🤖 AI Summary
This study investigates the *causal triggers* of gender bias in machine translation and large language models—not merely its detection. We propose the first method integrating *contrastive explanation* with saliency-based attribution to quantify how each source-token influences gender inflection choices in the target language, and employ linguistic analysis to identify critical bias-triggering contexts. Furthermore, we establish a mapping between model attribution outputs and human judgments of gendered language perception. Experimental results demonstrate significant spatial overlap between model-identified saliency hotspots and human-perceived bias cues, validating the efficacy of our interpretability framework for localizing bias origins. This yields a traceable, empirically verifiable explanatory pathway for bias intervention—bridging model internals, linguistic structure, and human cognition.
📝 Abstract
Interpretability can be implemented as a means to understand decisions taken by (black box) models, such as machine translation (MT) or large language models (LLMs).

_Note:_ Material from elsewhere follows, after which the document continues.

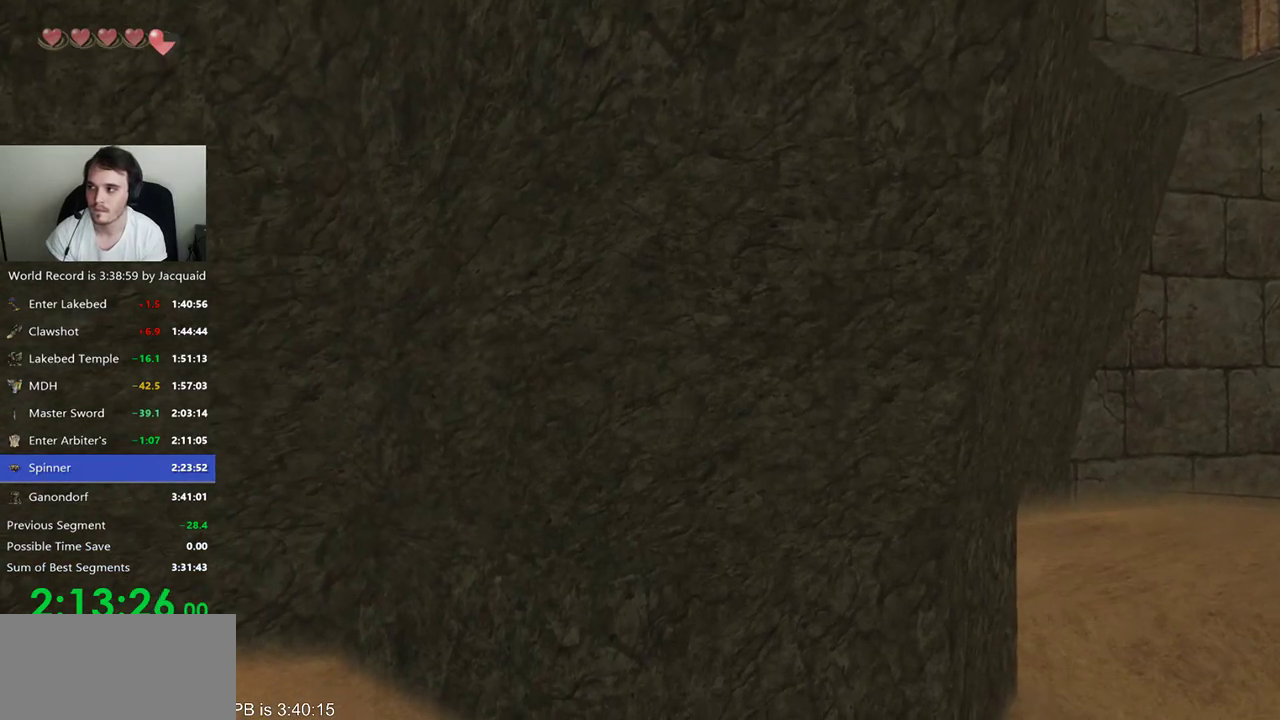
{"dt_ms": 500, "buttons": ["L2"], "left_stick": "center", "right_stick": "center", "events": [[200, "L2", "down"]]}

Yet, research in this area has been limited in relation to a manifested problem in these models: gender bias. With this research, we aim to move away from simply measuring bias to exploring its origins. Working with gender-ambiguous natural source data, this study examines which context, in the form of input tokens in the source sentence, influences (or triggers) the translation model choice of a certain gender inflection in the target language. To analyse this, we use contrastive explanations and compute saliency attribution. We first address the challenge of a lacking scoring threshold and specifically examine different attribution levels of source words on the model gender decisions in the translation. We compare salient source words with human perceptions of gender and demonstrate a noticeable overlap between human perceptions and model attribution. Additionally, we provide a linguistic analysis of salient words. Our work showcases the relevance of understanding model translation decisions in terms of gender, how this compares to human decisions and that this information should be leveraged to mitigate gender bias.